2. As believers we must become vitally concerned with meeting needs, healing hurts, developing relationships and reaching out not only to our community of faith but into the community where we live our daily lives.

C. Love and compassion is costly and not convenient

1. Vs. 34-35 “And on the morrow when he departed, he took out two pence, and gave them to the host, and said unto him, Take care of him; and whatsoever you spend more, when I come again, I will repay thee”
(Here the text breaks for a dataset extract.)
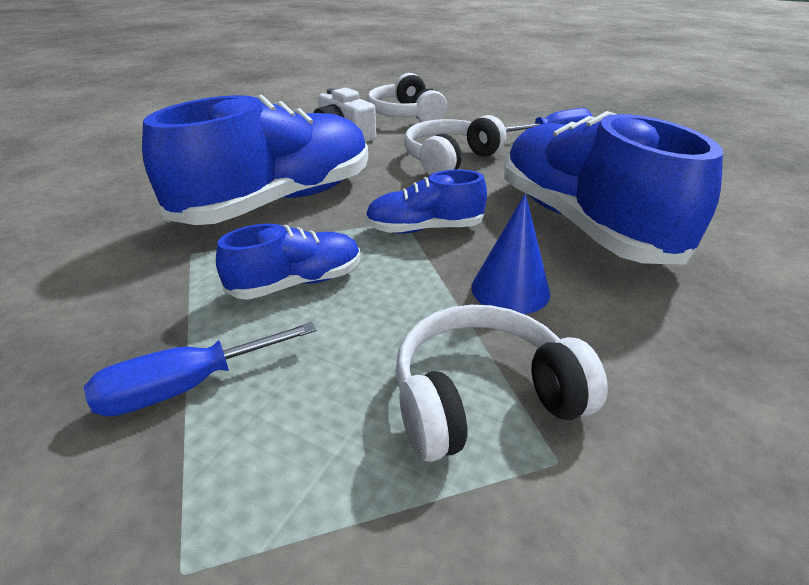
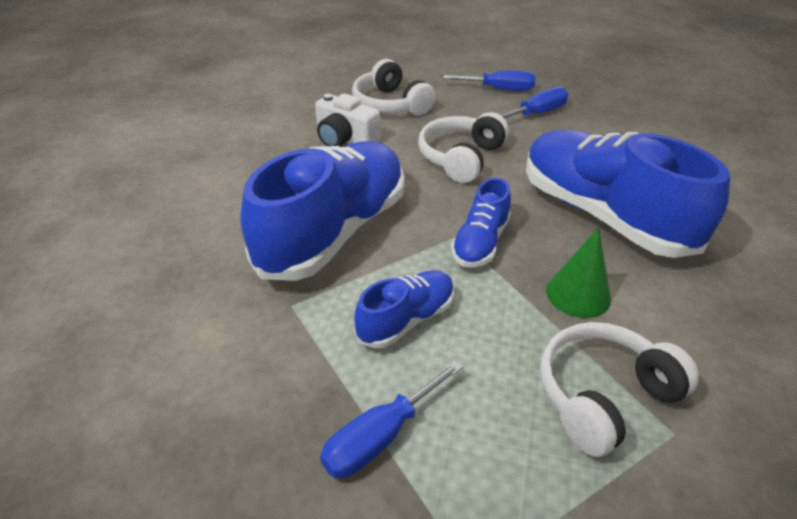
camera: 15 degrees left, 5 degrees up
blue shoe [365,169,487,234] -> blue shoe turned 45 degrees counterclockwise [451,177,511,268]
blue cone [471,194,550,314] -> green cone [546,227,611,318]
none -> blue screwdriver [444,70,535,91]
2. Love is willing to be inconvenienced. In The Grace of Giving, Stephen Olford tells of a Baptist pastor during the American Revolution, Peter Miller, who lived in Ephrata, Pennsylvania, and enjoyed the friendship of George Washington. In Ephrata also lived Michael Wittman, an evil-minded sort who did all he could to oppose and humiliate the pastor. One day Michael Wittman was arrested for treason and sentenced to die. Peter Miller traveled seventy miles on foot to Philadelphia to plead for the life of the traitor. “No, Peter,” General Washington said. “I cannot grant you the life of your friend.” “My friend!” exclaimed the old preacher. “He’s the bitterest enemy I have.” “What?” cried Washington. “You’ve walked seventy miles to save the life of an enemy? That puts the matter in different light. I’ll grant your pardon.” And he did. Peter Miller took Michael Wittman back home to Ephrata—no longer an enemy but a friend. - Lynn Jost

3. 2 Corinthians 12:15 “And I will very gladly spend and be spent for your souls; though the more abundantly I love you, the less I am loved.”

4. William Gladstone, in announcing the death of Princess Alice to the House of Commons, told a touching story. The little daughter of the Princess was seriously ill with diphtheria. The doctors told the princess not to kiss her little daughter and endanger her life by breathing the child’s breath. Once when the child was struggling to breathe, the mother, forgetting herself entirely, took the little one into her arms to keep her from choking to death. Rasping and struggling for her life, the child said, “Momma, kiss me!” Without thinking of herself the mother tenderly kissed her daughter. She got diphtheria and some days thereafter she went to be forever with the Lord. Real love forgets self. Real love knows no danger. Real love doesn’t count the cost. The Bible says, “Many waters cannot quench love, neither can the floods drown it.”

D. Two men had no love, one did. Two men were religious but had no love; therefore their religion did nothing, meant nothing, and was worth nothing. One man had love and it showed the reality and value of it in action. - adapted

VI. The Moral of the Story – Verse 37

A. Two commands – Love God completely and demonstrate the reality of that love in obedience by loving others.

B. “Go and do likewise.”

C. Do you love God completely?

D. Are you completely sold out for Christ? Can we truly say with the Apostle Paul, “For to me to live is Christ”?

E. Are we demonstrating it through our loving our neighbors as ourselves?

F. How Long Has It Been Since You...?

Took the time to go see someone who lives alone?

Wrote a letter to someone who crossed your mind?

Read the Bible to someone too ill to read for themselves?

Encouraged someone who was having a hard time being a Christian?

Prayed earnestly for someone who was faltering?

Tried to have a Bible study with someone you knew was lost?

Told a teenager that you were proud of his efforts to live for the Lord?

Spent more time on your knees praying than on the telephone talking?

EVERY CHRISTIAN CAN DO SOMETHING TO ENCOURAGE SOMEONE ELSE! – copied

G. James 2:18 “But someone will say, ‘You have faith, and I have works.’ Show me your faith without your works, and I will show you my faith by my works.”